» **What is being asked**
Set down exactly the lines below between the line holding "[13]. Velázquez FR, Matson" and the line holding "[17]. Dennis Kunkel", inclusive; no other line belongs in the answer.

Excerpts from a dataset
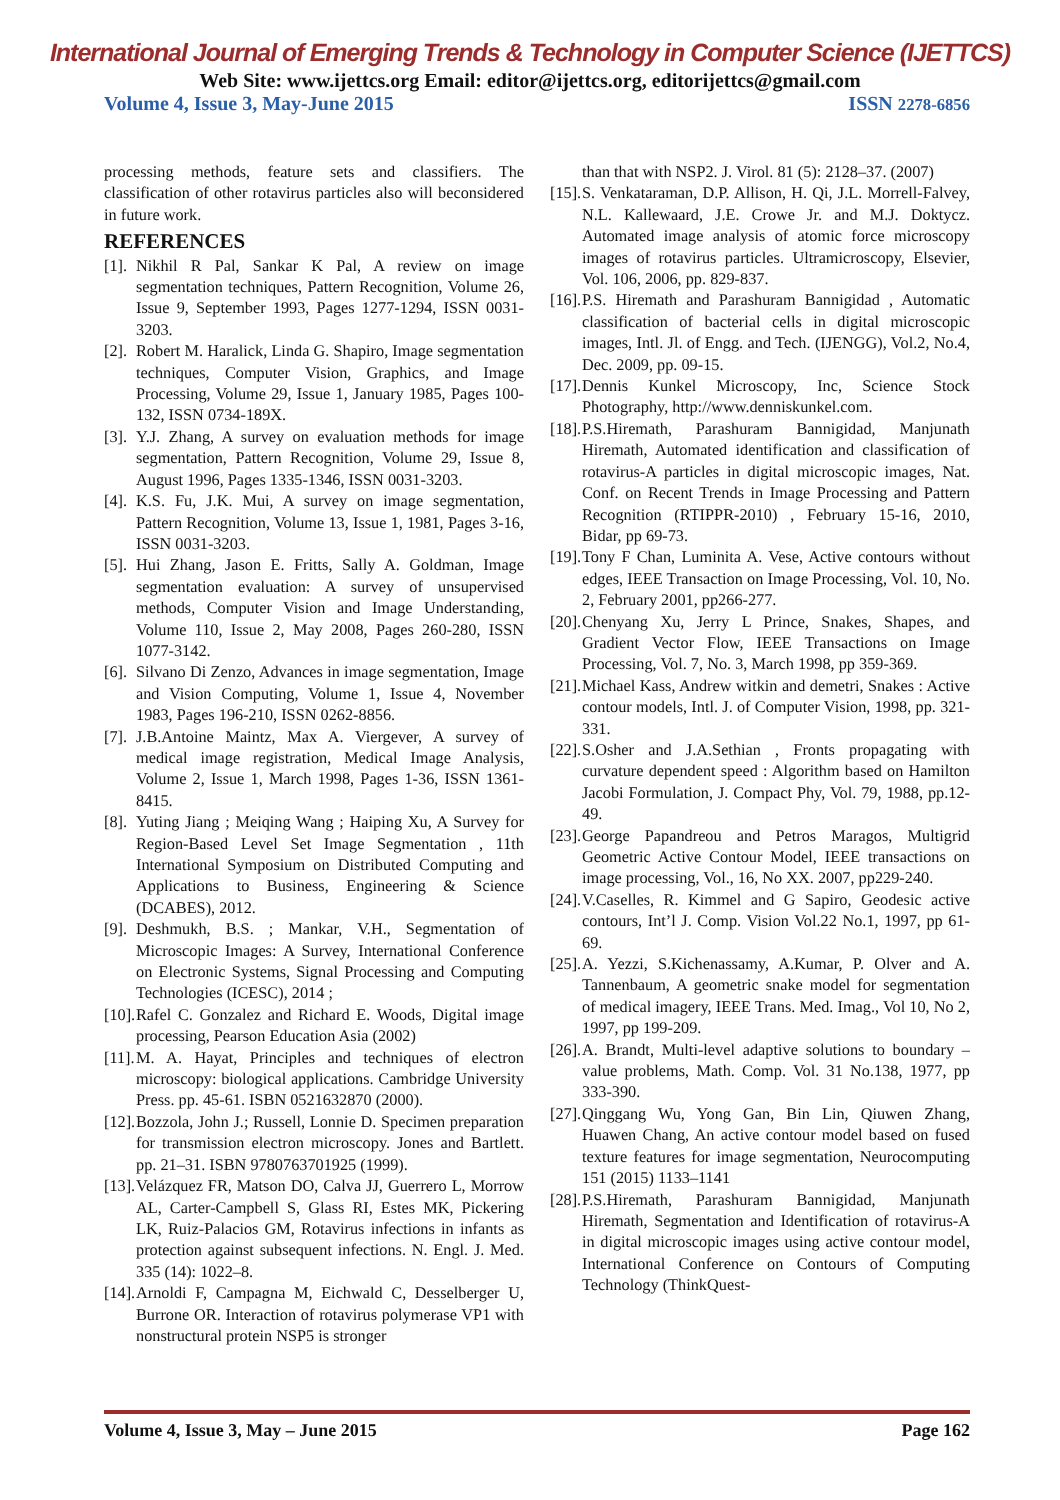International Journal of Emerging Trends & Technology in Computer Science (IJETTCS)
Web Site: www.ijettcs.org Email: editor@ijettcs.org, editorijettcs@gmail.com
Volume 4, Issue 3, May-June 2015 ISSN 2278-6856
processing methods, feature sets and classifiers. The classification of other rotavirus particles also will beconsidered in future work.
REFERENCES
[1]. Nikhil R Pal, Sankar K Pal, A review on image segmentation techniques, Pattern Recognition, Volume 26, Issue 9, September 1993, Pages 1277-1294, ISSN 0031-3203.
[2]. Robert M. Haralick, Linda G. Shapiro, Image segmentation techniques, Computer Vision, Graphics, and Image Processing, Volume 29, Issue 1, January 1985, Pages 100-132, ISSN 0734-189X.
[3]. Y.J. Zhang, A survey on evaluation methods for image segmentation, Pattern Recognition, Volume 29, Issue 8, August 1996, Pages 1335-1346, ISSN 0031-3203.
[4]. K.S. Fu, J.K. Mui, A survey on image segmentation, Pattern Recognition, Volume 13, Issue 1, 1981, Pages 3-16, ISSN 0031-3203.
[5]. Hui Zhang, Jason E. Fritts, Sally A. Goldman, Image segmentation evaluation: A survey of unsupervised methods, Computer Vision and Image Understanding, Volume 110, Issue 2, May 2008, Pages 260-280, ISSN 1077-3142.
[6]. Silvano Di Zenzo, Advances in image segmentation, Image and Vision Computing, Volume 1, Issue 4, November 1983, Pages 196-210, ISSN 0262-8856.
[7]. J.B.Antoine Maintz, Max A. Viergever, A survey of medical image registration, Medical Image Analysis, Volume 2, Issue 1, March 1998, Pages 1-36, ISSN 1361-8415.
[8]. Yuting Jiang ; Meiqing Wang ; Haiping Xu, A Survey for Region-Based Level Set Image Segmentation , 11th International Symposium on Distributed Computing and Applications to Business, Engineering & Science (DCABES), 2012.
[9]. Deshmukh, B.S. ; Mankar, V.H., Segmentation of Microscopic Images: A Survey, International Conference on Electronic Systems, Signal Processing and Computing Technologies (ICESC), 2014 ;
[10]. Rafel C. Gonzalez and Richard E. Woods, Digital image processing, Pearson Education Asia (2002)
[11]. M. A. Hayat, Principles and techniques of electron microscopy: biological applications. Cambridge University Press. pp. 45-61. ISBN 0521632870 (2000).
[12]. Bozzola, John J.; Russell, Lonnie D. Specimen preparation for transmission electron microscopy. Jones and Bartlett. pp. 21–31. ISBN 9780763701925 (1999).
[13]. Velázquez FR, Matson DO, Calva JJ, Guerrero L, Morrow AL, Carter-Campbell S, Glass RI, Estes MK, Pickering LK, Ruiz-Palacios GM, Rotavirus infections in infants as protection against subsequent infections. N. Engl. J. Med. 335 (14): 1022–8.
[14]. Arnoldi F, Campagna M, Eichwald C, Desselberger U, Burrone OR. Interaction of rotavirus polymerase VP1 with nonstructural protein NSP5 is stronger
than that with NSP2. J. Virol. 81 (5): 2128–37. (2007)
[15]. S. Venkataraman, D.P. Allison, H. Qi, J.L. Morrell-Falvey, N.L. Kallewaard, J.E. Crowe Jr. and M.J. Doktycz. Automated image analysis of atomic force microscopy images of rotavirus particles. Ultramicroscopy, Elsevier, Vol. 106, 2006, pp. 829-837.
[16]. P.S. Hiremath and Parashuram Bannigidad , Automatic classification of bacterial cells in digital microscopic images, Intl. Jl. of Engg. and Tech. (IJENGG), Vol.2, No.4, Dec. 2009, pp. 09-15.
[17]. Dennis Kunkel Microscopy, Inc, Science Stock Photography, http://www.denniskunkel.com.
[18]. P.S.Hiremath, Parashuram Bannigidad, Manjunath Hiremath, Automated identification and classification of rotavirus-A particles in digital microscopic images, Nat. Conf. on Recent Trends in Image Processing and Pattern Recognition (RTIPPR-2010) , February 15-16, 2010, Bidar, pp 69-73.
[19]. Tony F Chan, Luminita A. Vese, Active contours without edges, IEEE Transaction on Image Processing, Vol. 10, No. 2, February 2001, pp266-277.
[20]. Chenyang Xu, Jerry L Prince, Snakes, Shapes, and Gradient Vector Flow, IEEE Transactions on Image Processing, Vol. 7, No. 3, March 1998, pp 359-369.
[21]. Michael Kass, Andrew witkin and demetri, Snakes : Active contour models, Intl. J. of Computer Vision, 1998, pp. 321-331.
[22]. S.Osher and J.A.Sethian , Fronts propagating with curvature dependent speed : Algorithm based on Hamilton Jacobi Formulation, J. Compact Phy, Vol. 79, 1988, pp.12-49.
[23]. George Papandreou and Petros Maragos, Multigrid Geometric Active Contour Model, IEEE transactions on image processing, Vol., 16, No XX. 2007, pp229-240.
[24]. V.Caselles, R. Kimmel and G Sapiro, Geodesic active contours, Int’l J. Comp. Vision Vol.22 No.1, 1997, pp 61-69.
[25]. A. Yezzi, S.Kichenassamy, A.Kumar, P. Olver and A. Tannenbaum, A geometric snake model for segmentation of medical imagery, IEEE Trans. Med. Imag., Vol 10, No 2, 1997, pp 199-209.
[26]. A. Brandt, Multi-level adaptive solutions to boundary – value problems, Math. Comp. Vol. 31 No.138, 1977, pp 333-390.
[27]. Qinggang Wu, Yong Gan, Bin Lin, Qiuwen Zhang, Huawen Chang, An active contour model based on fused texture features for image segmentation, Neurocomputing 151 (2015) 1133–1141
[28]. P.S.Hiremath, Parashuram Bannigidad, Manjunath Hiremath, Segmentation and Identification of rotavirus-A in digital microscopic images using active contour model, International Conference on Contours of Computing Technology (ThinkQuest-
Volume 4, Issue 3, May – June 2015 Page 162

» **Result of this task**
[13]. Velázquez FR, Matson DO, Calva JJ, Guerrero L, Morrow AL, Carter-Campbell S, Glass RI, Estes MK, Pickering LK, Ruiz-Palacios GM, Rotavirus infections in infants as protection against subsequent infections. N. Engl. J. Med. 335 (14): 1022–8.
[14]. Arnoldi F, Campagna M, Eichwald C, Desselberger U, Burrone OR. Interaction of rotavirus polymerase VP1 with nonstructural protein NSP5 is stronger
than that with NSP2. J. Virol. 81 (5): 2128–37. (2007)
[15]. S. Venkataraman, D.P. Allison, H. Qi, J.L. Morrell-Falvey, N.L. Kallewaard, J.E. Crowe Jr. and M.J. Doktycz. Automated image analysis of atomic force microscopy images of rotavirus particles. Ultramicroscopy, Elsevier, Vol. 106, 2006, pp. 829-837.
[16]. P.S. Hiremath and Parashuram Bannigidad , Automatic classification of bacterial cells in digital microscopic images, Intl. Jl. of Engg. and Tech. (IJENGG), Vol.2, No.4, Dec. 2009, pp. 09-15.
[17]. Dennis Kunkel Microscopy, Inc, Science Stock Photography, http://www.denniskunkel.com.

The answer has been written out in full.